TO DO: Scan the entries and copy each line where the word "username" is present.
▼
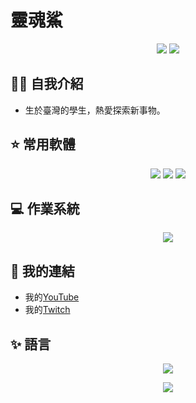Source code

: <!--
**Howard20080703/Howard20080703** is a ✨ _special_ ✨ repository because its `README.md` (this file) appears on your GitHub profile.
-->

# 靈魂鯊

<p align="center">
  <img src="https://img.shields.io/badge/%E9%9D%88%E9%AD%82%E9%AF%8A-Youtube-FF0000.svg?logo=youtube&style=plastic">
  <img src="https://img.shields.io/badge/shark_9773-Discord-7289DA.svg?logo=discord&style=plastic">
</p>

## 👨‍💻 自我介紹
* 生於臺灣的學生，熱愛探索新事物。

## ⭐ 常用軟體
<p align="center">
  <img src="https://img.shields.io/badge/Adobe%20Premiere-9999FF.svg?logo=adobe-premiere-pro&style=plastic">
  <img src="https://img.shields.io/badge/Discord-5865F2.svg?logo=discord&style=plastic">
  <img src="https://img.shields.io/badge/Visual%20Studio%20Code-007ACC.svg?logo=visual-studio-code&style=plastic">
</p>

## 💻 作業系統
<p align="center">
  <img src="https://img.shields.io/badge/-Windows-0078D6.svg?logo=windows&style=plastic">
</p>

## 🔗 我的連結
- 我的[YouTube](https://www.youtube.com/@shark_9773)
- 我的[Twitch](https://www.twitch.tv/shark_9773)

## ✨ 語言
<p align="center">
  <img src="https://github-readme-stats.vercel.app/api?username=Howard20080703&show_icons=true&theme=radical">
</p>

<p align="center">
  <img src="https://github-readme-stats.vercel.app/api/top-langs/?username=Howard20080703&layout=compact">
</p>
▲
▼
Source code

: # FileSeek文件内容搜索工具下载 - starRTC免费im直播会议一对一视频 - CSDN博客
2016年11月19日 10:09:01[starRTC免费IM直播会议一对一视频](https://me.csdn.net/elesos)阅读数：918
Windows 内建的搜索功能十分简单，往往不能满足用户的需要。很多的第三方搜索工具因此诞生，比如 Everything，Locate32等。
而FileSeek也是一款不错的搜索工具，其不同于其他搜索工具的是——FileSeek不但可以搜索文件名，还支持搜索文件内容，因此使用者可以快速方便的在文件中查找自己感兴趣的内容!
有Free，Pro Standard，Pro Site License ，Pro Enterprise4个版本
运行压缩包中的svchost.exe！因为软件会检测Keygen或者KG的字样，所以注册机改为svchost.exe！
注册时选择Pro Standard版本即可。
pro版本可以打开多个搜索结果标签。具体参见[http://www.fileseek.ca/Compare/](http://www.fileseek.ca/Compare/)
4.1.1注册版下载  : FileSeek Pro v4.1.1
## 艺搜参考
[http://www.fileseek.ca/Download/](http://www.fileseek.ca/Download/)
▲
RESULT BELOW:
  <img src="https://github-readme-stats.vercel.app/api?username=Howard20080703&show_icons=true&theme=radical">
  <img src="https://github-readme-stats.vercel.app/api/top-langs/?username=Howard20080703&layout=compact">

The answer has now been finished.